Yale Cabaret builds community with original comedy ‘Penis Inspection Day’
With an original comedy written by a local Connecticut playwright, Yale Cabaret brings together artists from across the University and the community.
Courtesy of Yale Cabaret
This weekend, the Yale Cabaret’s Company of Cab 54 will present “Penis Inspection Day” –– an original comedy written by local Connecticut playwright Matthew DeCostanza.
“Penis Inspection Day” is set at a British boarding school in the early 20th century and follows the story of a group of bullies who seize an opportunity to take a new student named Lafcadio under their wing and convince him that an event called penis inspection day is coming up. The show explores the coming-of-age topics of being an individual within an institution, dealing with authority, growing up and fitting into an adult world.
“It might not be an autobiographical story, but it’s sort of a spiritual autobiography of my adolescence,” DeCostanza said. “When I was in boarding school myself, being quite unhappy and quite imaginative turned out to be an interesting combination, which served as my creative inspiration for the play.”
DeCostanza wrote the script around six years ago, when he was in his early 20s, a time when he was still close to the experience of being an adolescent in a boarding school and grappling with “strong, chaotic emotions” regarding authority and individuality, he said. The play’s heightened style, influenced by Shakespeare, Wilde, Moliere and Brecht, is a tribute to DeCostanza’s younger self who found comfort and felt “at home” in the worlds of those dramaturgs.
“Penis Inspection Day” was originally proposed by Stephen Marks DRA ’22 and Meg Powers DRA ’22, DeCostanza’s friends, during the first round of Cabaret’s call for proposals.
“One of Cabaret’s primary values is building community, so we were very excited to work on this particular show,” said Sarah Cain DRA ’22, the play’s artistic director. “When we can make our community larger and include more people outside of the School of Drama or even Yale, I think that’s always moving.”
Along with featuring the work of a Connecticut playwright, this show is notable for the involvement of undergraduate students from five different residential colleges. Because of the pandemic-related changes to the Drama School’s production calendar, several productions are taking place at once and actor availability is more limited than usual. To adapt to the situation, the play’s team decided to cast undergraduate students as well. For example, Bradley Nowacek ’23 was referred to the play’s auditions by a teaching fellow in his “Acting Shakespeare” class. Cain said that the choice to cast undergraduates might have come out as “accidental” but it “definitely was a happy accident.”
At the beginning of October, DeCostanza and the Cabaret team casted the roles and moved onto the rehearsal process, which lasted around three weeks.
“There’s a particular joy in this challenge of doing something in so little time,” Nowacek said. “Also, you can sense everyone’s excitement to work on the show in person, to finally get back into a costume and to perform under the stage lights, which is something we couldn’t do for the past 18 months.”
While the team still has to abide by University health guidelines such as mandatory masking of actors and audience members, they were relaxed to a certain extent for the Cabaret shows. For instance, the performers need not keep a 12-foot distance from the audience, as is the case for undergraduate productions, and can act in close proximity to the viewers.
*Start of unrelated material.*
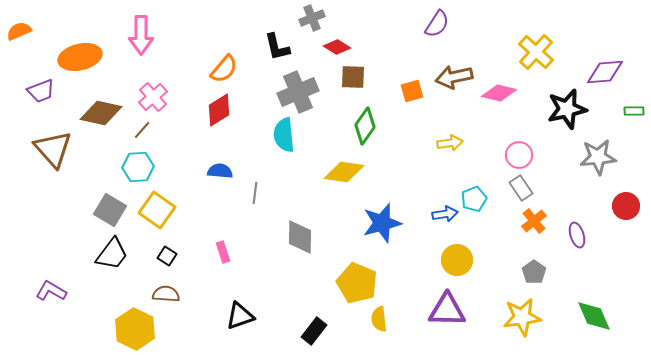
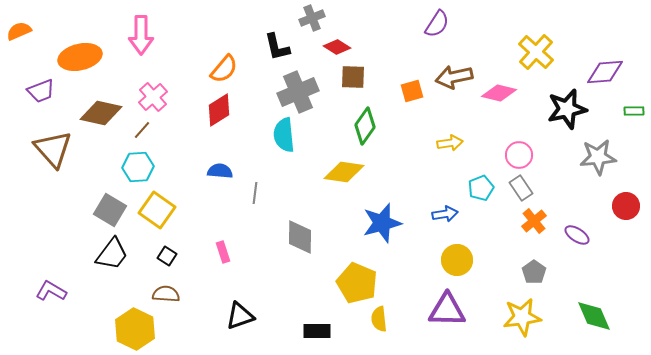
cyan pentagon at (474, 199): moved 7 px right, 11 px up
purple ellipse at (577, 235): rotated 40 degrees counterclockwise
black rectangle at (314, 331): moved 3 px right; rotated 52 degrees clockwise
According to Nowacek, this creates a “very intimate space” and allows for the performers to make a special connection with the audience.
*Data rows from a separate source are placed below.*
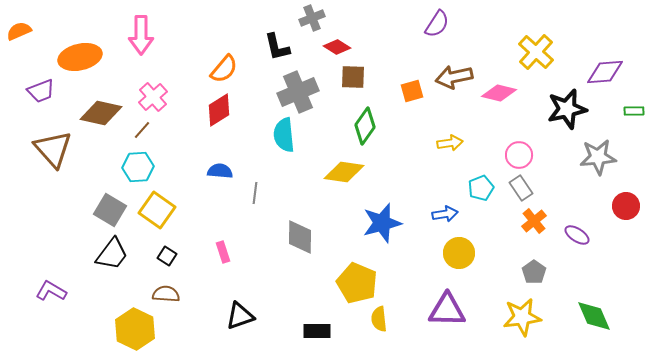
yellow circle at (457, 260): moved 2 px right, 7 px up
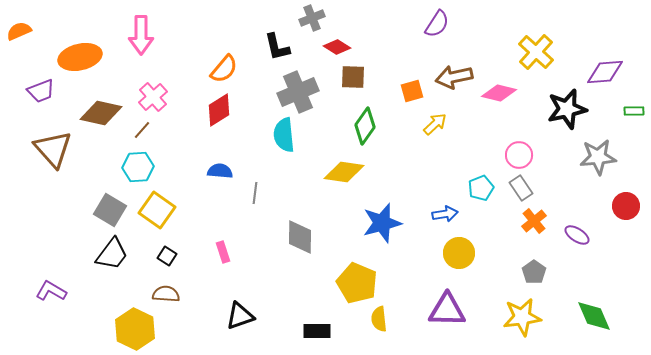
yellow arrow at (450, 143): moved 15 px left, 19 px up; rotated 35 degrees counterclockwise
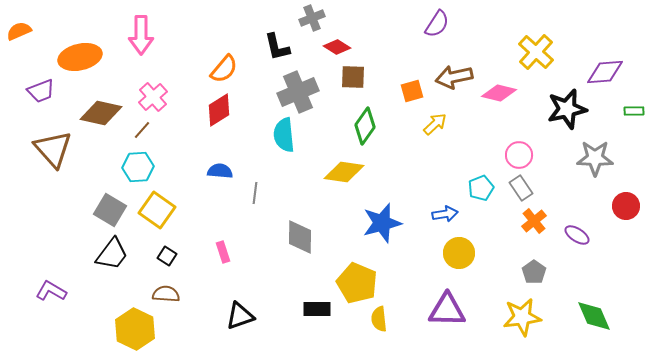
gray star at (598, 157): moved 3 px left, 1 px down; rotated 6 degrees clockwise
black rectangle at (317, 331): moved 22 px up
The Cabaret was also recently approved to open the audience to the vaccinated general public, making “Penis Inspection Day” the first show to welcome back a larger community outside of Yale into the space since the start of the pandemic.
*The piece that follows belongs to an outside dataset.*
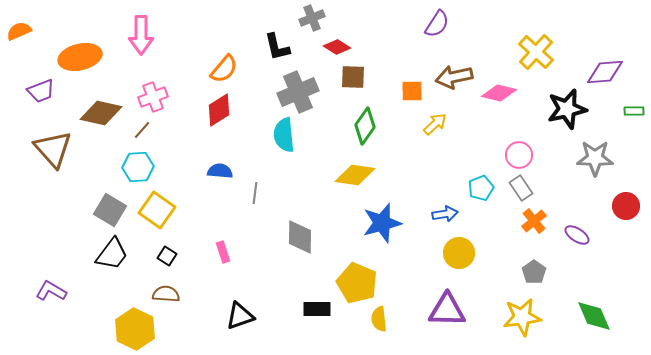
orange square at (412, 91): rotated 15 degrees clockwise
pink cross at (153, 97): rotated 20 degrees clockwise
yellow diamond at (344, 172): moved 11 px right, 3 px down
As a result of this creative collaboration of artists from across the University and the community, Cab staged a comedy play that also tackles challenging coming-of-age issues and examines what it is like to live inside of institutions.
“When I was writing the play, it felt like an intuitive, almost automatic process, while staging it now feels like a collaboration with my younger self and an incredibly talented Cab team,” DeCostanza said. “The play highlights the tension between the individual’s uniqueness and the inevitable necessity to join society, so I hope that some will find it relatable. But it is also a comedy, and I hope it will make people laugh.”
The performances will take place at 217 Park St. on Oct. 28 at 8 p.m., Oct. 29 at 8 p.m. and 11 p.m. and Oct. 30 at 8 p.m. Tickets for the play must be reserved online via the Cabaret website.